PROMPT 1: Please copy the stretch of the Rust + WASM architecture page from "n64-wasm/ (hypothetical Rust" through "cpu.rs (MIPS R4300i)" word for word.
PROMPT 2: According to the Rust + WASM architecture page, what three threads does mass-nes use?
--- STUDY TEXT Enclosed Below ---
Skip to main content

Rust + WASM Architecture

The reference architecture for a next-generation browser emulator — learned from mass-nes.


Why Study Rust Emulators?

While our Phase 1-3 approach uses the existing C/Emscripten pipeline (fork N64Wasm), the long-term ideal is a Rust-based architecture. This page documents what that looks like, based on the mass-nes reference implementation — the most sophisticated browser emulator ever built.


mass-nes: The Gold Standard

GitHub: nickmass/mass-nes | NES emulator in Rust targeting WASM

This project demonstrates every architectural pattern we want:

Key Stats

  • WASM binary: 767.7KB (incredibly compact)
  • JS glue: 66.2KB
  • Threads: 3 (main, machine, gfx)
  • Audio: AudioWorklet with WASM running inside the worklet
  • Rendering: OffscreenCanvas + WebGL2 in a worker
  • Frame pacing: Audio-driven (AudioWorklet requests samples → drives emulation speed)

The Workspace Pattern

mass-nes uses Cargo workspaces to cleanly separate concerns:

n64-wasm/ (hypothetical Rust N64 emulator)
├── Cargo.toml (workspace root)
├── n64-core/ (Pure emulation — no platform deps)
│ ├── src/
│ │ ├── cpu.rs (MIPS R4300i)
│ │ ├── rsp/
│ │ │ ├── scalar.rs (RSP scalar unit)
│ │ │ └── vector.rs (RSP vector unit — SIMD)
│ │ ├── rdp.rs (RDP renderer)
│ │ ├── memory.rs (RDRAM, ROM, MMIO)
│ │ ├── audio.rs (AI — sample generation)
│ │ └── video.rs (VI — framebuffer output)
│ └── Cargo.toml (deps: none or minimal)

├── n64-web/ (WASM frontend — cdylib)
│ ├── src/
│ │ ├── lib.rs (wasm_bindgen exports)
│ │ ├── app.rs (winit event loop)
│ │ ├── gfx_worker.rs (OffscreenCanvas rendering)
│ │ ├── emu_worker.rs (Emulation in Web Worker)
│ │ └── audio.rs (AudioWorklet integration)
│ └── Cargo.toml (deps: wasm-bindgen, web-sys, winit)

├── n64-desktop/ (Native frontend)
│ ├── src/main.rs
│ └── Cargo.toml (deps: winit, wgpu, cpal)
--- End of Enclosed STUDY TEXT ---
--- DATA TO EXAMINE Enclosed Below ---
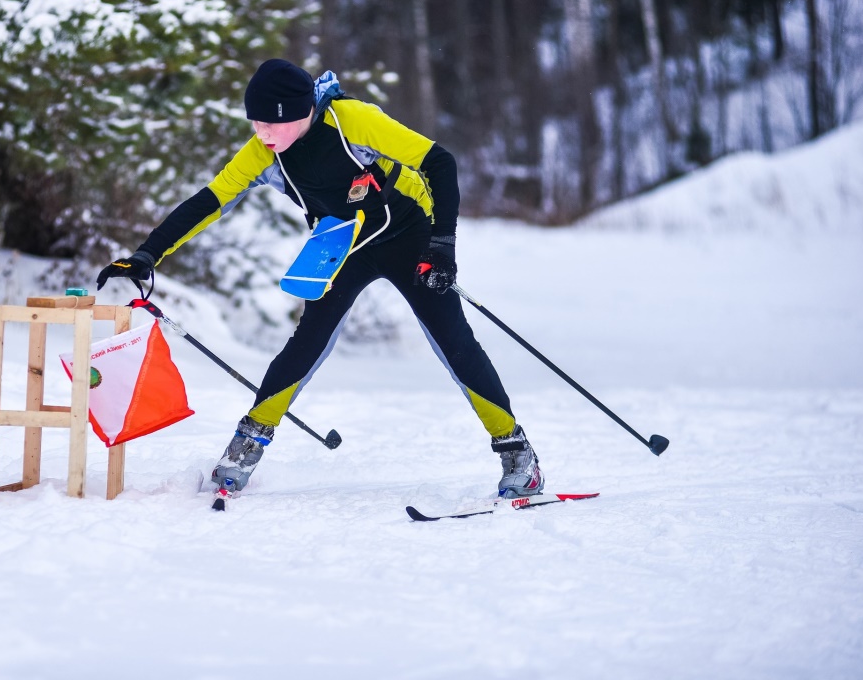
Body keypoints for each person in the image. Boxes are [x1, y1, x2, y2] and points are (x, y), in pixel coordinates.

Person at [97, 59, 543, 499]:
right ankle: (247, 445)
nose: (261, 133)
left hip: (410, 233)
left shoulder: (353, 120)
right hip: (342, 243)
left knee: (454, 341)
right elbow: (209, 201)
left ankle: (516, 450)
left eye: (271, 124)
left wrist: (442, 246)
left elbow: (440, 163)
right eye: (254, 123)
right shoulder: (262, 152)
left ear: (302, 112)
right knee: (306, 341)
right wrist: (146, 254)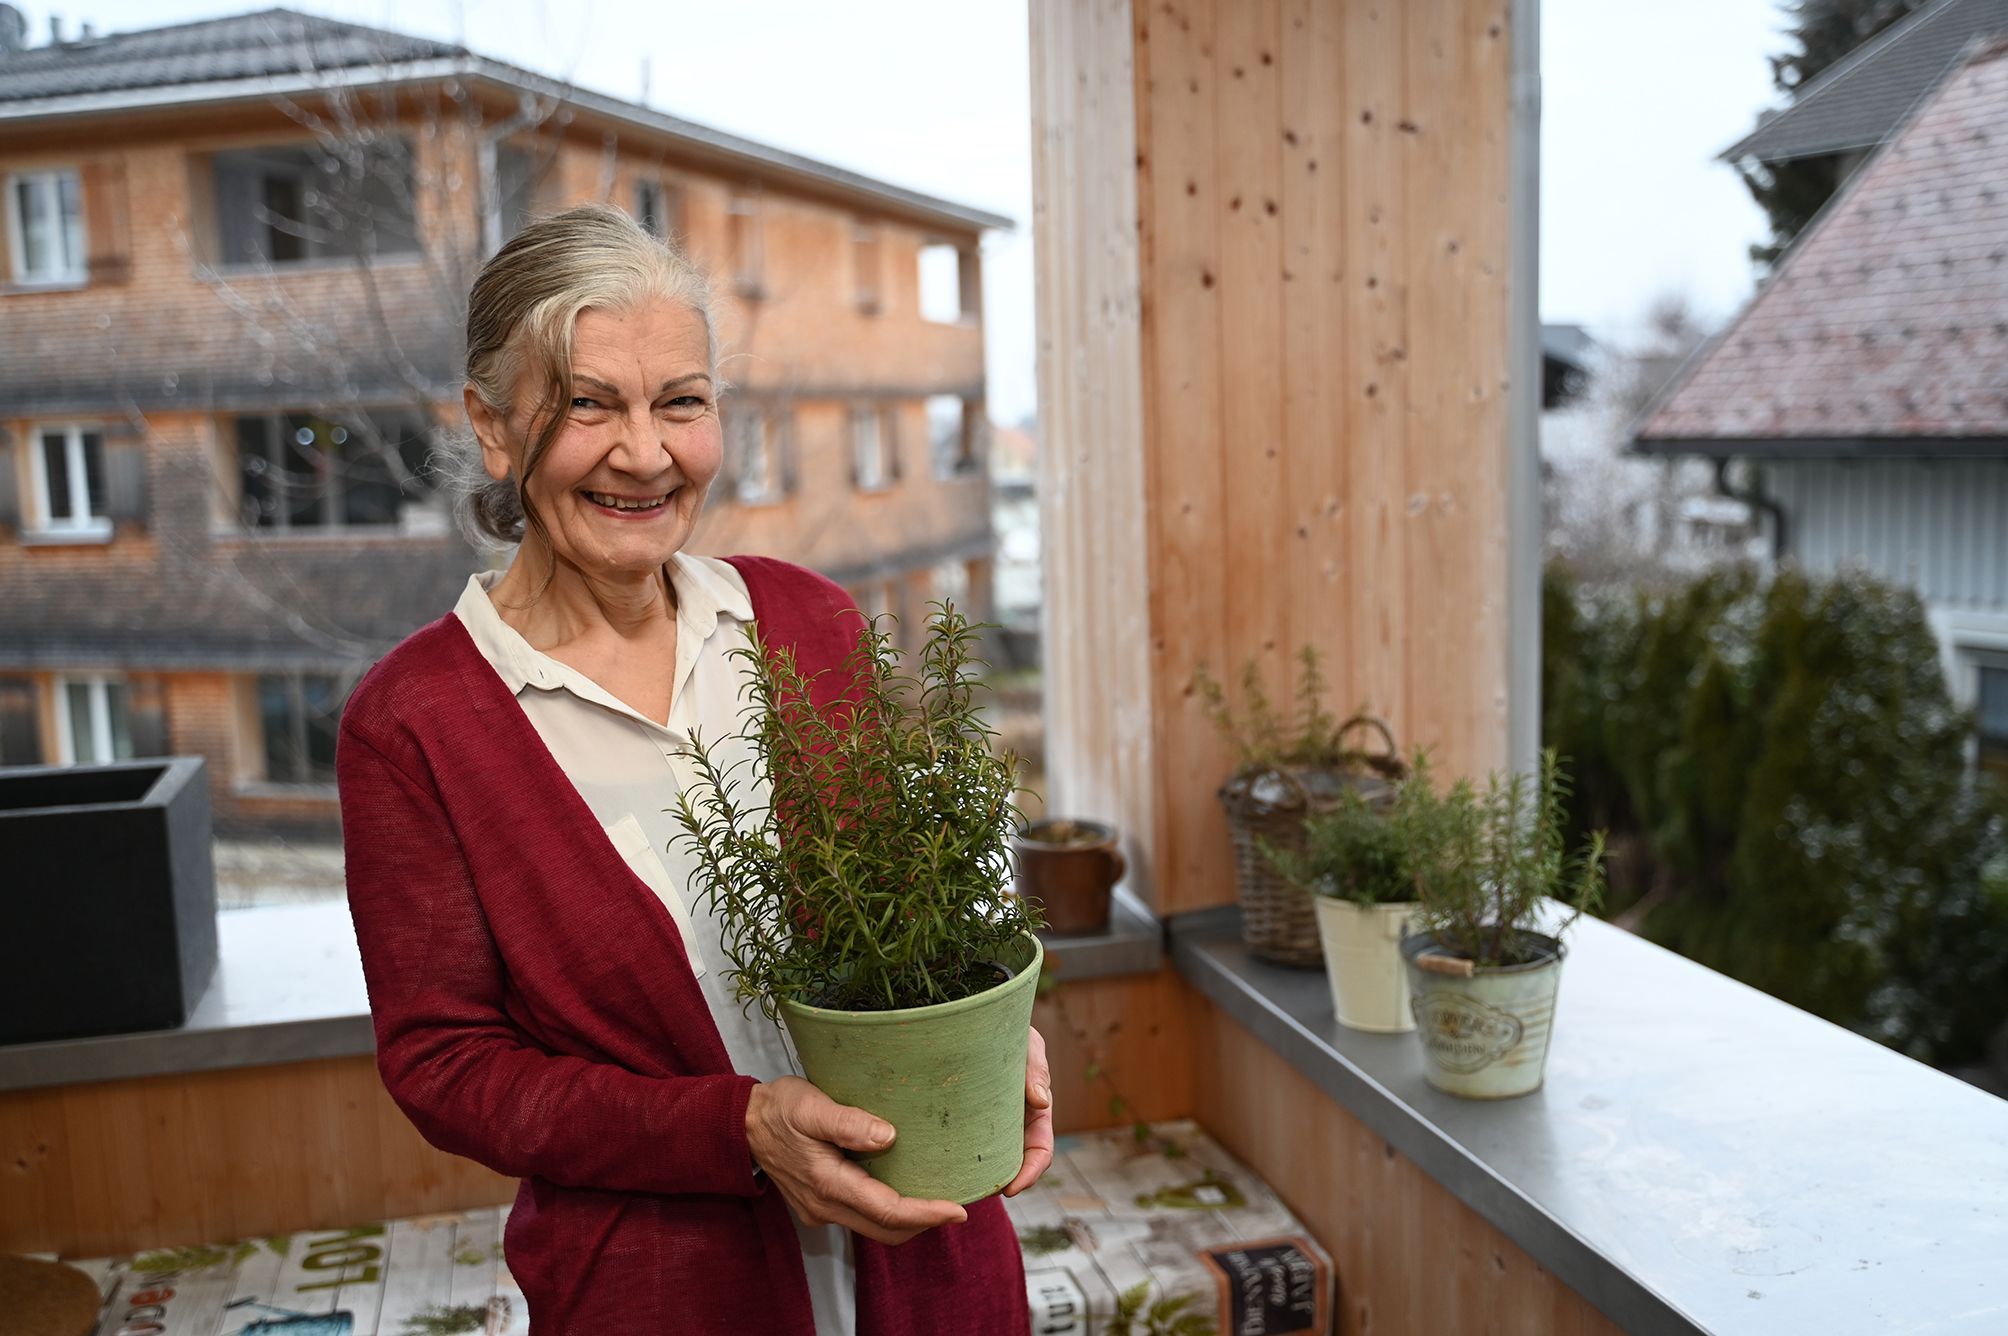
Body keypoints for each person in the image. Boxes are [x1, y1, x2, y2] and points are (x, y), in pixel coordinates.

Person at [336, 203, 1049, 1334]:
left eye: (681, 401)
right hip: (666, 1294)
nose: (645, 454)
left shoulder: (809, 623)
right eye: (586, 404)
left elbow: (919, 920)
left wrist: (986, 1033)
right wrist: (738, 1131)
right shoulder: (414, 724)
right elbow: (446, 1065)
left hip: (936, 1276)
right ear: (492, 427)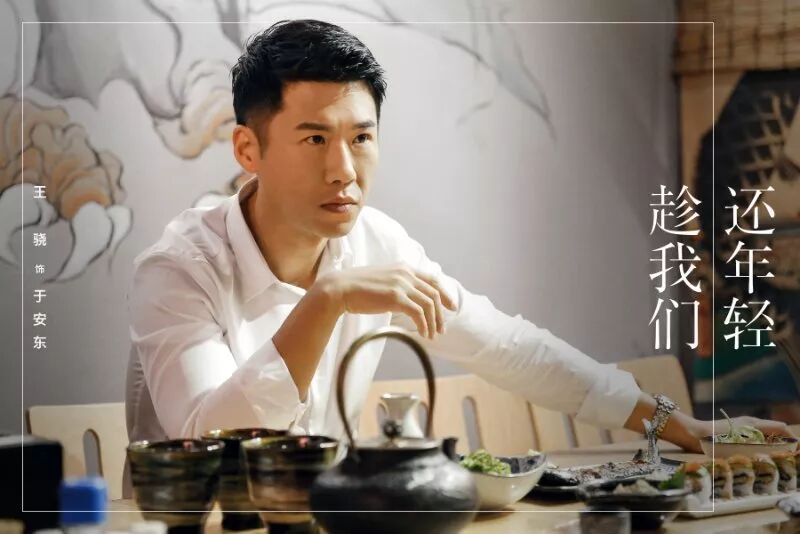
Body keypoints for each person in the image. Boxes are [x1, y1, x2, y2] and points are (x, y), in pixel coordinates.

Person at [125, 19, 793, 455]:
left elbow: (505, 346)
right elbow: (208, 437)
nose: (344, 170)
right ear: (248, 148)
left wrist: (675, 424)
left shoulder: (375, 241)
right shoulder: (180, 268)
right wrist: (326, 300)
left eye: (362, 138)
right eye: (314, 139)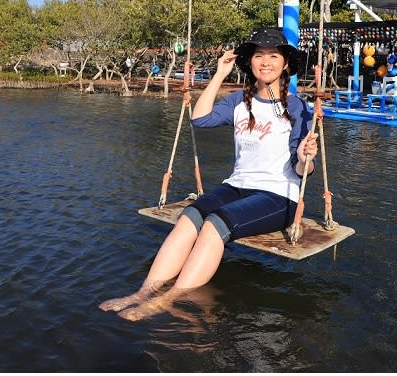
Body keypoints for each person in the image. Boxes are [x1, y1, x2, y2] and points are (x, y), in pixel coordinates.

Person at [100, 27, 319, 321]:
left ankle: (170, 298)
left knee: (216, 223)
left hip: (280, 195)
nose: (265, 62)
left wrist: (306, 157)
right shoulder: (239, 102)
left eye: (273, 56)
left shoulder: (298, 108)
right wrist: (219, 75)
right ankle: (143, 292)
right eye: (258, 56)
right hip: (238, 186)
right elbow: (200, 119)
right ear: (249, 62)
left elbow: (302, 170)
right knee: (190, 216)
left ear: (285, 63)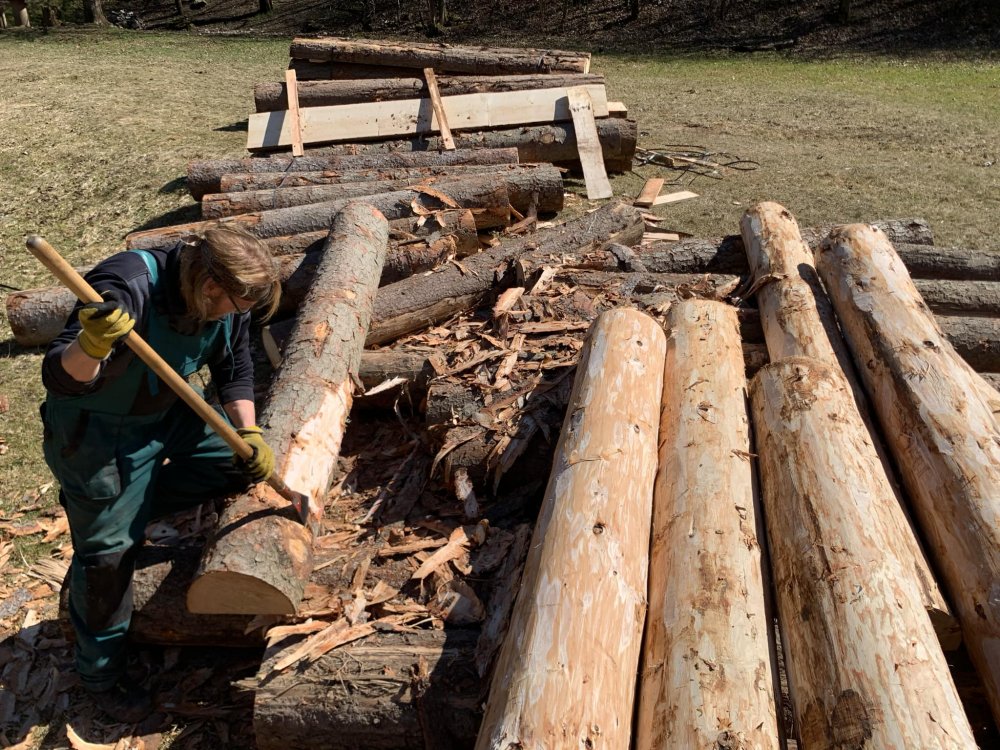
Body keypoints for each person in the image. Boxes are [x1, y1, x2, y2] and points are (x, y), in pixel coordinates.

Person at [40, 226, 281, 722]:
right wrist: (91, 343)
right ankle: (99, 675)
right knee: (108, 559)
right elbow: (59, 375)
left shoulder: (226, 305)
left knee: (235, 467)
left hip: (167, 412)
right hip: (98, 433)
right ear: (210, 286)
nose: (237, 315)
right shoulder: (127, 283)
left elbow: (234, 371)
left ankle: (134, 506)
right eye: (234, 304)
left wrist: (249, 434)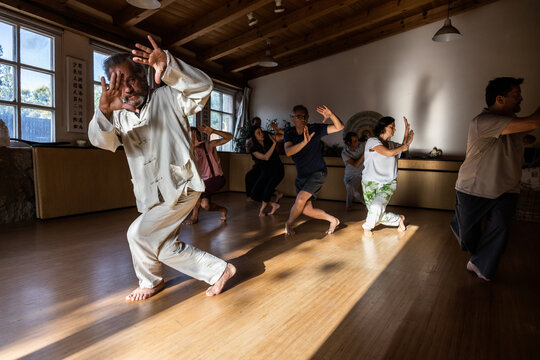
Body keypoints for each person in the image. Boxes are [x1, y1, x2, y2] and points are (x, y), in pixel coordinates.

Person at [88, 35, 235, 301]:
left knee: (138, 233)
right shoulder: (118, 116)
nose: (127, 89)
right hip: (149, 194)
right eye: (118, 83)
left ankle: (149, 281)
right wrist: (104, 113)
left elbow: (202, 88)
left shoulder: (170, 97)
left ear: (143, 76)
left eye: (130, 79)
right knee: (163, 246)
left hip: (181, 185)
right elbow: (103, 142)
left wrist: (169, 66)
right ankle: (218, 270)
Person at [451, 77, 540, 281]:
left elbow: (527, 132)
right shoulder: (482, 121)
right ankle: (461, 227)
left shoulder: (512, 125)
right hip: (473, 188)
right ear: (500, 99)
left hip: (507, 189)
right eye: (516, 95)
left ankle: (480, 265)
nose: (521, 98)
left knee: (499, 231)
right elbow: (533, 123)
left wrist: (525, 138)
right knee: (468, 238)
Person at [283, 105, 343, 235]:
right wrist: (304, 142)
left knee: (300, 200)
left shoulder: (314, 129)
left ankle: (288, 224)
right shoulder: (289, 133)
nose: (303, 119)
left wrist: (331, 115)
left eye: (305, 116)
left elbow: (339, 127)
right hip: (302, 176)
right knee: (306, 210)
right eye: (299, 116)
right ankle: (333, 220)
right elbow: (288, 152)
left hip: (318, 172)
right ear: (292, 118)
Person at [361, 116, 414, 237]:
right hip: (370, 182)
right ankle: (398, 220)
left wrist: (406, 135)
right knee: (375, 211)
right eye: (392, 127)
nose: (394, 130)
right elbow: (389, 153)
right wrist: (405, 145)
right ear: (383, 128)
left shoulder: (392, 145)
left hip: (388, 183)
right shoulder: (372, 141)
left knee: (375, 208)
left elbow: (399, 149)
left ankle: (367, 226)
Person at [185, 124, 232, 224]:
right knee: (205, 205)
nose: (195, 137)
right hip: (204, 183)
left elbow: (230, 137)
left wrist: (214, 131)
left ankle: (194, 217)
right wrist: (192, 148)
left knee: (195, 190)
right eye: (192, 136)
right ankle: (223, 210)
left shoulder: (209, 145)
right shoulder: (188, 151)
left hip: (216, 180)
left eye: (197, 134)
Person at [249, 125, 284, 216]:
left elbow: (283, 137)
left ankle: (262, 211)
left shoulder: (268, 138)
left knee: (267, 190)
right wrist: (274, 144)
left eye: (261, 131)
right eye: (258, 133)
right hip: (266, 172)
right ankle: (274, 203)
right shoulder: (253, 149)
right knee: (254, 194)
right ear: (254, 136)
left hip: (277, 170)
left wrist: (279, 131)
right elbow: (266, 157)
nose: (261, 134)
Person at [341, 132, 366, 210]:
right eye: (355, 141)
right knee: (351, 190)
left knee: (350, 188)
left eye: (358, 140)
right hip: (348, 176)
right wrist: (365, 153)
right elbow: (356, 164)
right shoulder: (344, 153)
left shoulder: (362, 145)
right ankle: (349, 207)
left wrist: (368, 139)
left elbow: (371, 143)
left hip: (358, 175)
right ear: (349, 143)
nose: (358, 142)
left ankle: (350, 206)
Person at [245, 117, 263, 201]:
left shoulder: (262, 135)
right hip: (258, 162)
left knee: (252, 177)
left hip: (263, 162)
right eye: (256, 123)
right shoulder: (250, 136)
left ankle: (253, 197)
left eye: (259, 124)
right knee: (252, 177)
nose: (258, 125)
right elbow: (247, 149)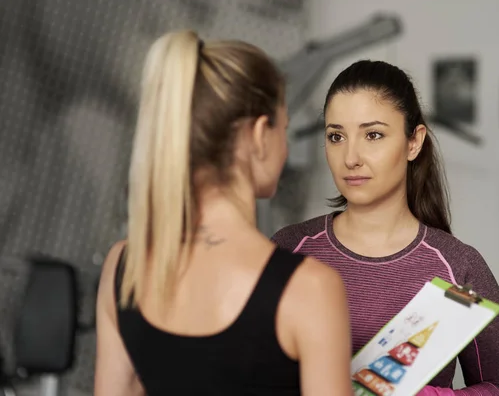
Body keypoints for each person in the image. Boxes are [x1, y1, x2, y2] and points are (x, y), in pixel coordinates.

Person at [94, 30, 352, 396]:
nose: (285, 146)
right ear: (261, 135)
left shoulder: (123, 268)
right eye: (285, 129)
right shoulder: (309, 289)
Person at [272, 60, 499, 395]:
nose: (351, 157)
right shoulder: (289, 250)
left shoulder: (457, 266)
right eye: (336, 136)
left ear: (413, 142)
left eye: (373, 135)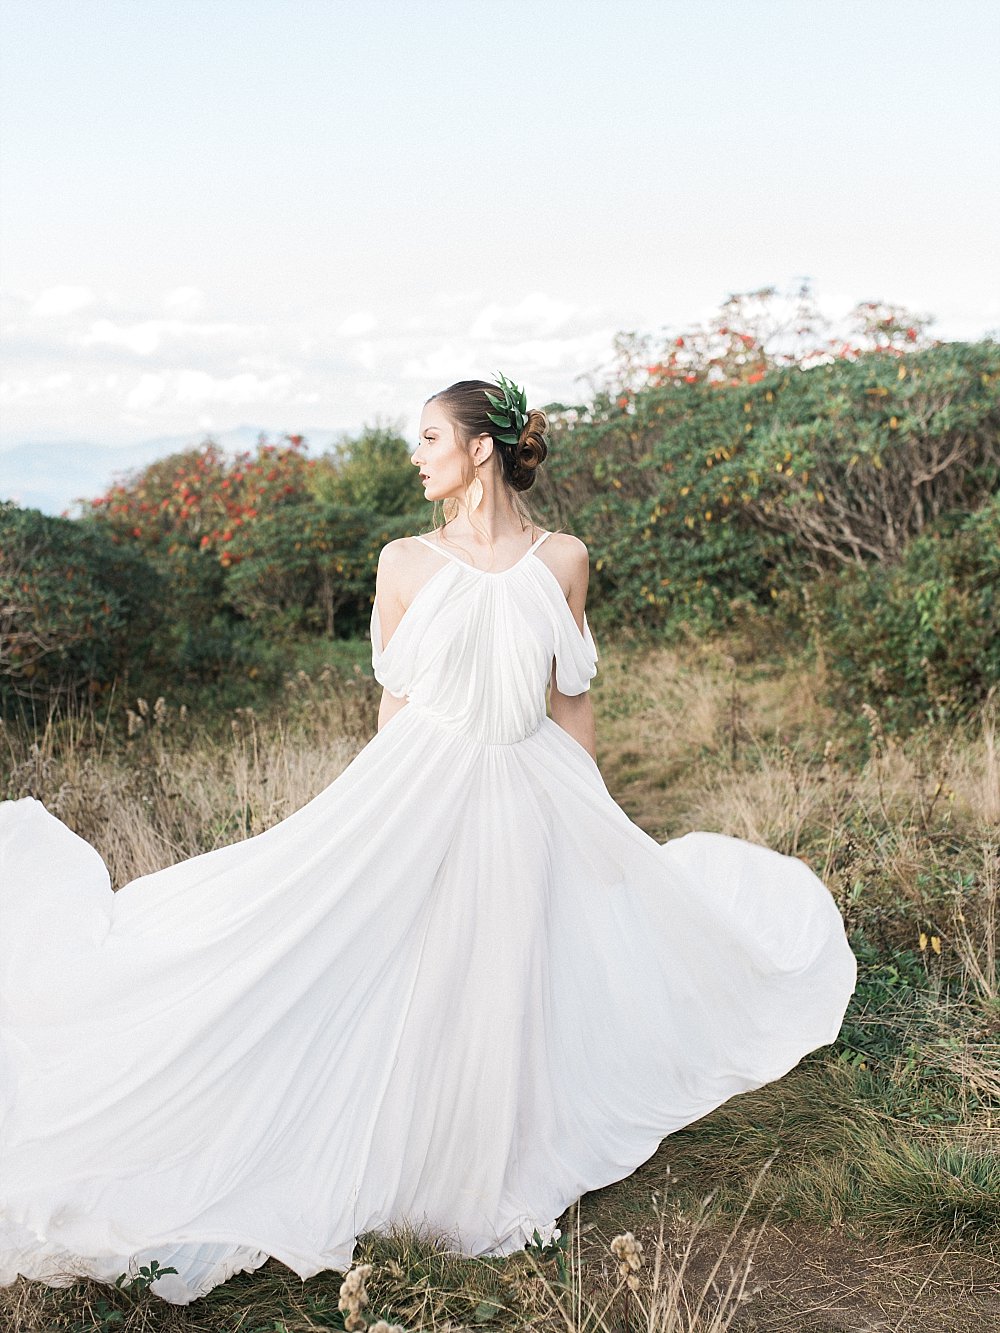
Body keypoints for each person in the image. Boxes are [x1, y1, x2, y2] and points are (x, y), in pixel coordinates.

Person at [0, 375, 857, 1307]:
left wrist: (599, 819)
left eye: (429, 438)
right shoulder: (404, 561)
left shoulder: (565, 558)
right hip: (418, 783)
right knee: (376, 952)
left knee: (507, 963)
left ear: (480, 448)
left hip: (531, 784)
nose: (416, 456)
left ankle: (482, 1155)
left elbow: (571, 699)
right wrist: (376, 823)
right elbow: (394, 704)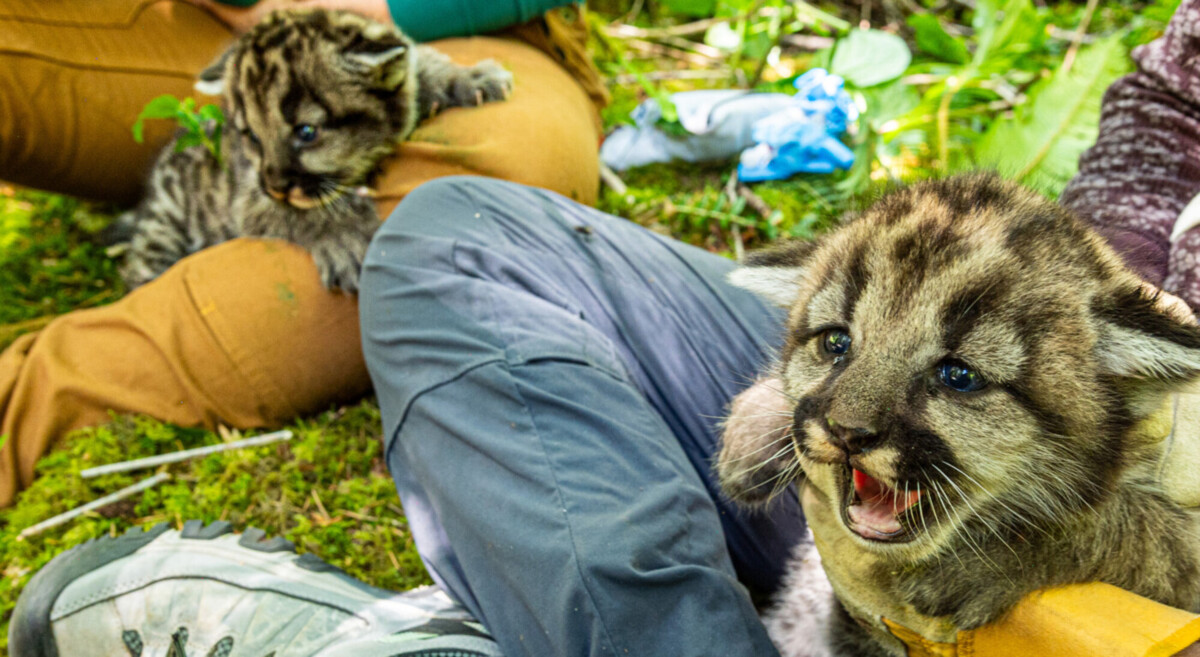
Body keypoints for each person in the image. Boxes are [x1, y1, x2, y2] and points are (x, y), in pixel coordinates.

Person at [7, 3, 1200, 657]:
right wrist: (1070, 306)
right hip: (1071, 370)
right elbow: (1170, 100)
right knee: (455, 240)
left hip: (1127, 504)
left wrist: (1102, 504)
--- End of Enclosed DATA TO EXAMINE ---
FINAL ANSWER 1:
n64-wasm/ (hypothetical Rust N64 emulator)
├── Cargo.toml (workspace root)
├── n64-core/ (Pure emulation — no platform deps)
│ ├── src/
│ │ ├── cpu.rs (MIPS R4300i)

FINAL ANSWER 2: Main, machine, and gfx.